Understanding the transcriptome has become an essential step towards the full interpretation of the biological function of a cell, a tissue or even an organ. Many tools are available for either processing, analysing transcriptome data, or visualizing analysis results. However, most existing tools are limited to data from a single sequencing platform and only several of them could handle more than one analysis module, which are far from enough to meet the requirements of users, especially those without advanced programming skills. Hence, we still lack an open-source toolkit that enables both bioinformatician and non-bioinformatician users to process and analyze the large transcriptome data from different sequencing platforms and visualize the results.


We present a Linux-based toolkit, RNA-combine, to automatically perform the quality assessment, downstream analysis of the transcriptome data generated from different sequencing platforms, including bulk RNA-seq (Illumina platform), single cell RNA-seq (10x Genomics) and Iso-Seq (PacBio) and visualization of the results. Besides, this toolkit is implemented with at least 10 analysis modules more than other toolkits examined in this study. Source codes of RNA-combine are available on GitHub:


Our results suggest that RNA-combine is a reliable tool for transcriptome data processing and result interpretation for both bioinformaticians and non-bioinformaticians.
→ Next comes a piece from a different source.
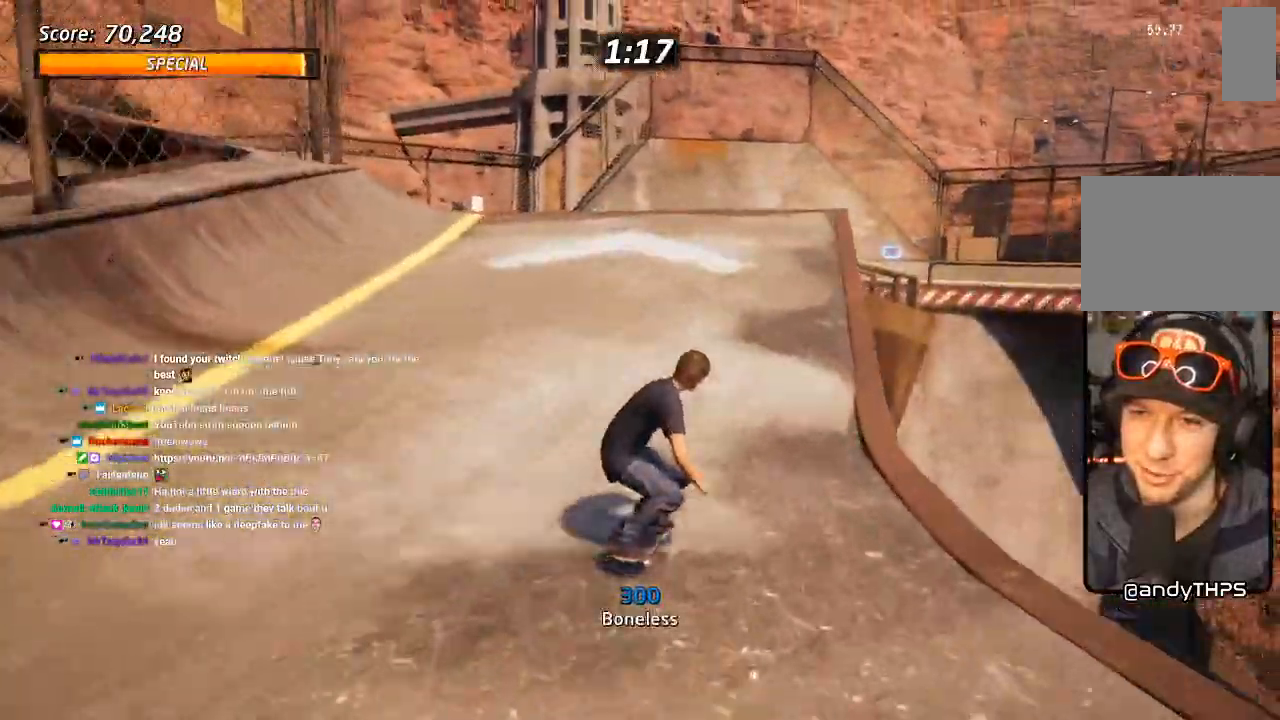
{"dt_ms": 500, "buttons": ["CROSS"], "left_stick": "center", "right_stick": "center", "events": [[67, "DPAD_RIGHT", "down"], [167, "DPAD_RIGHT", "up"], [367, "DPAD_UP", "down"], [383, "DPAD_LEFT", "down"], [467, "DPAD_LEFT", "up"], [467, "DPAD_UP", "up"]]}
“How can scientists better understand the workings of a cell? Studying the transcriptome, RNA expressed from the genome, reveals a more complex picture of the gene expression behind it all” [1]. In this regard, understanding the transcriptome comprises a prerequisite for full understanding of the biological function of a cell, a tissue and even an organ [1]. Recently, in light of the development of high throughput sequencing technologies (e.g. RNA-seq, Iso-Seq), researchers are able to profile whole transcriptome of an organ, tissue or even a single cell of a species. To mine these data, an increasing number of bioinformatics tools (software) have been developed. Transcriptome analyses involve multiple modules (e.g. expression level calculation, identification of differentially expressed genes, variant calling, co-expression network construction etc.) and the processing of data from different sequencing platforms (e.g. bulk RNA-seq data generated from Illumina platform, scRNA-seq from 10x Genomics platform, Iso-Seq from PacBio platform). Many current tools, however, have been proven both time and labor consuming and not friendly for users, especially non-bioinformaticians, mainly due to the following five issues. First, most existing tools are limited to the data analysis from a single sequencing platform. Second, most tools have only one analysis module. For example, the most recently published tool, RASflow [2], is only designed for the gene expression difference analysis. Third, most tools are developed using different advanced computer languages, (e.g. RNASeqR [3] based on R, scGEAToolbox [4] based on Matlab), which are challenging for non-bioinformatician users. Fourth, the input formats vary among different tools. Lastly, the results generated from most tools can’t be visualized.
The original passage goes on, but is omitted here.